**Extrait fourni:**

Ces opérations ont fait jusque là plus de 600 morts, dont au moins 558 lundi, journée la plus meurtrière pour le pays depuis la guerre civile (1975-1990). Elles ont aussi provoqué l'exode de 90.000 personnes fuyant le sud et l'est du Liban, où se concentrent les frappes, selon l'ONU.

«Les scènes sanglantes au Liban que nous voyons sur nos écrans sont des images très dures», lâche Chadi Nawfal, Palestinien de 24 ans originaire de la ville de Gaza.

«Nous dans la bande de Gaza sommes le seul peuple qui puisse ressentir la douleur que vit le peuple libanais», ajoute celui qui dit avoir perdu sa maison dans un raid israélien.

La bande de Gaza est depuis un an la cible de bombardements israéliens dévastateurs et meurtriers, une guerre déclenchée par l'attaque sans précédent du Hamas, qui y est au pouvoir depuis 2007, dans le sud d'Israël le 7 octobre 2023.

Dès le lendemain, le Hezbollah a commencé à tirer depuis le Liban des roquettes sur le territoire israélien, affirmant agir ainsi en soutien à son allié du Hamas et aux Palestiniens de Gaza.

«Centre de gravité»

La poussée de fièvre entre l'armée israélienne et le Hezbollah libanais fait craindre une guerre régionale à grande échelle. Elle intervient après plusieurs coups durs pour le Hezbollah la semaine dernière.

Des explosions meurtrières ont touché des centaines d'appareils de transmission du mouvement, imputées à Israël par le Hezbollah pro-iranien et Téhéran. Puis une frappe israélienne sur la banlieue sud de Beyrouth a fait 55 morts, décapitant la force d'élite du mouvement chiite, al-Radwan, dont le chef Ibrahim Aqil a été tué.

**Entrées extraites:**
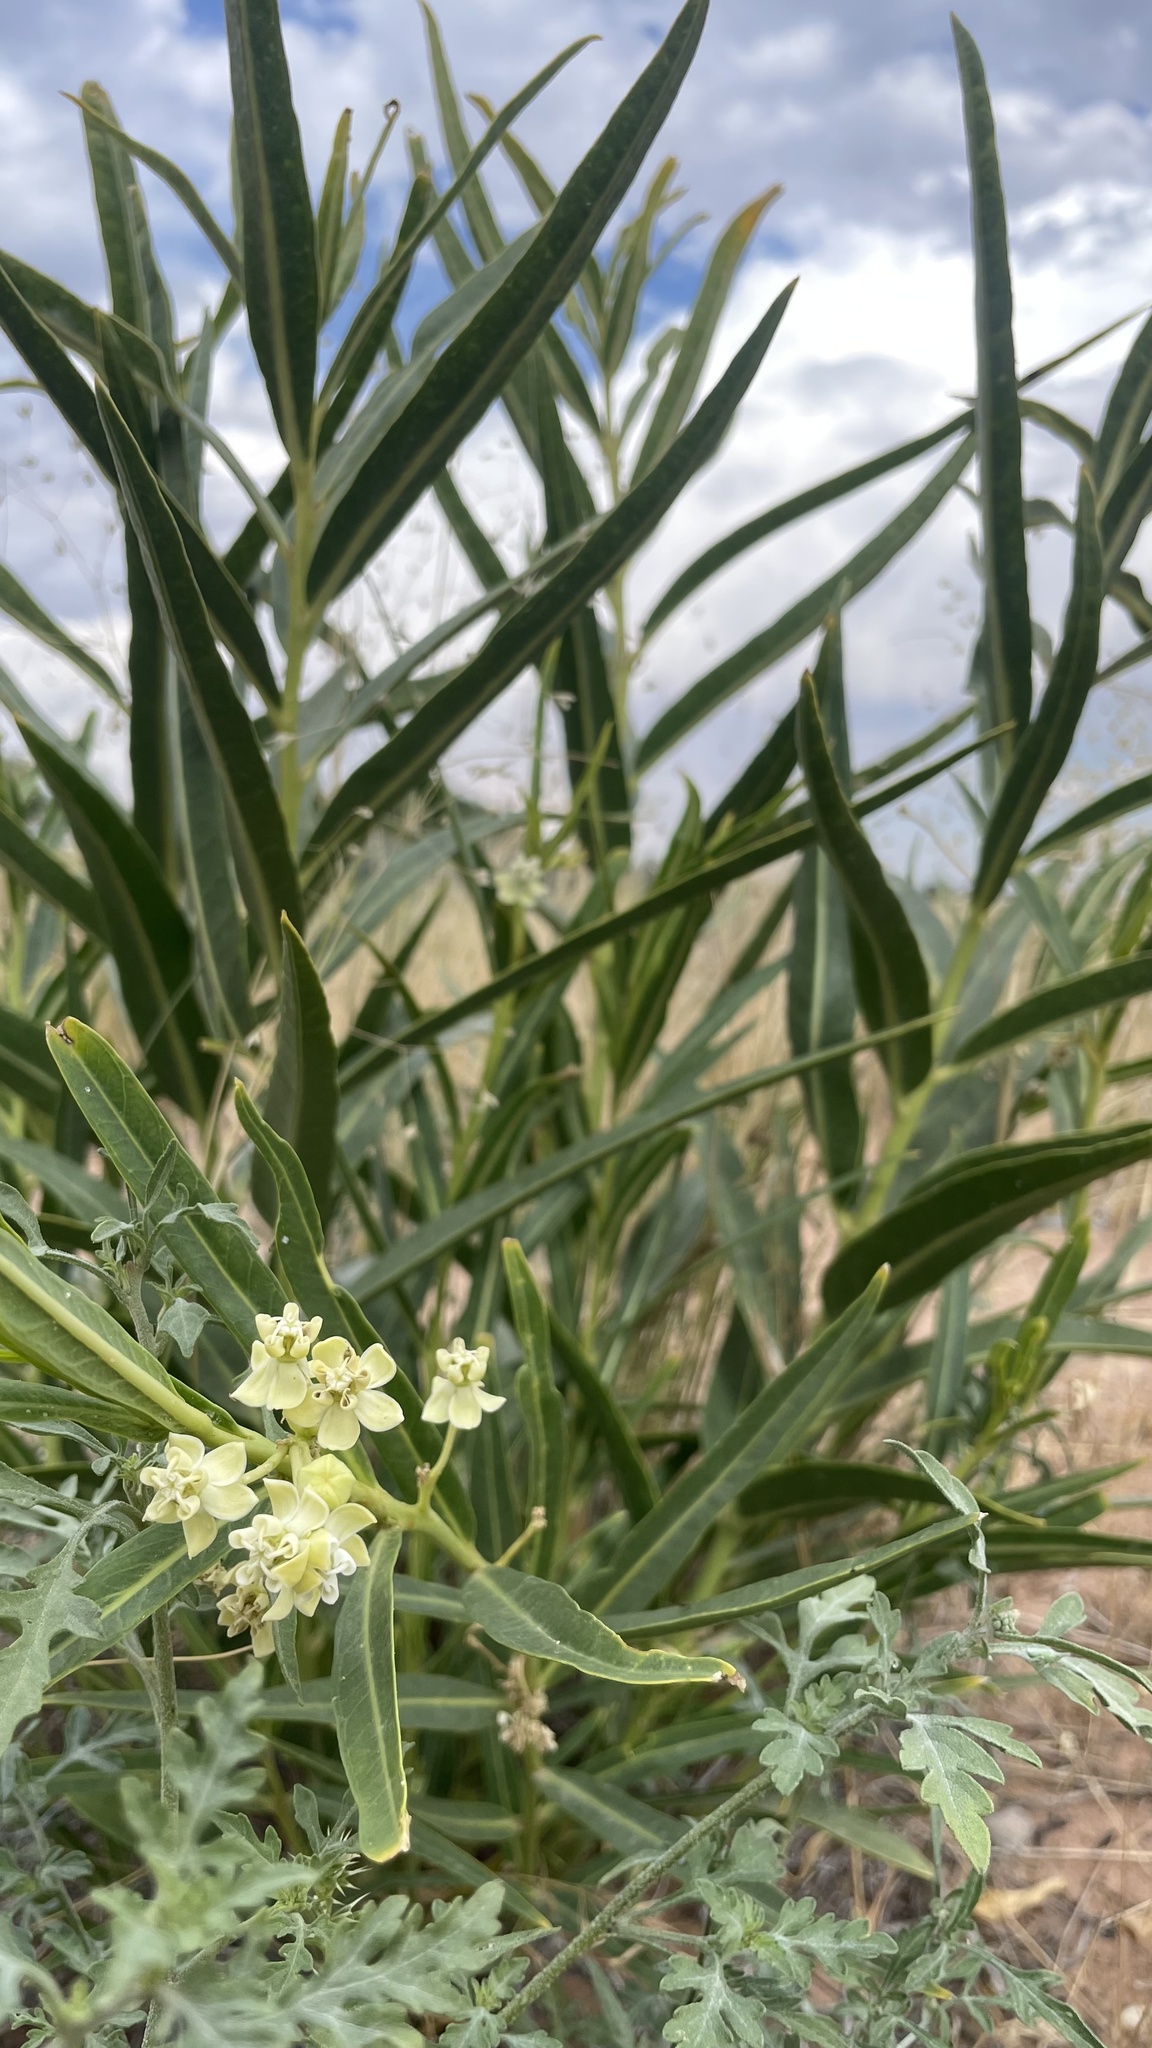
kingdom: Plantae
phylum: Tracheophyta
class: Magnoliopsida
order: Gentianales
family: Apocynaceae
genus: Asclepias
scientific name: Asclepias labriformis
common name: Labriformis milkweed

**Consignes:**
1. Réécrivez sous forme de liste le paragraphe de l'extrait qui commence par « Des explosions meurtrières ». Conservez-en les faits principaux.
2. Restituez sous forme de liste JSON de chaînes, une chaîne par ligne et sans les lignes vides, les lignes des enregistrements qui vont de la ligne contenant "order: Gentianales" jusqu'à la fin des enregistrements incluse.

**Réponses par tâche:**
1.
- Des explosions meurtrières ont touché des centaines d'appareils de transmission du Hezbollah. Le Hezbollah pro-iranien et Téhéran les imputent à Israël.
- Une frappe israélienne sur la banlieue sud de Beyrouth a ensuite fait 55 morts.
- Cette frappe a décapité al-Radwan, la force d'élite du mouvement chiite, et tué son chef Ibrahim Aqil.

2.
[
  "order: Gentianales",
  "family: Apocynaceae",
  "genus: Asclepias",
  "scientific name: Asclepias labriformis",
  "common name: Labriformis milkweed"
]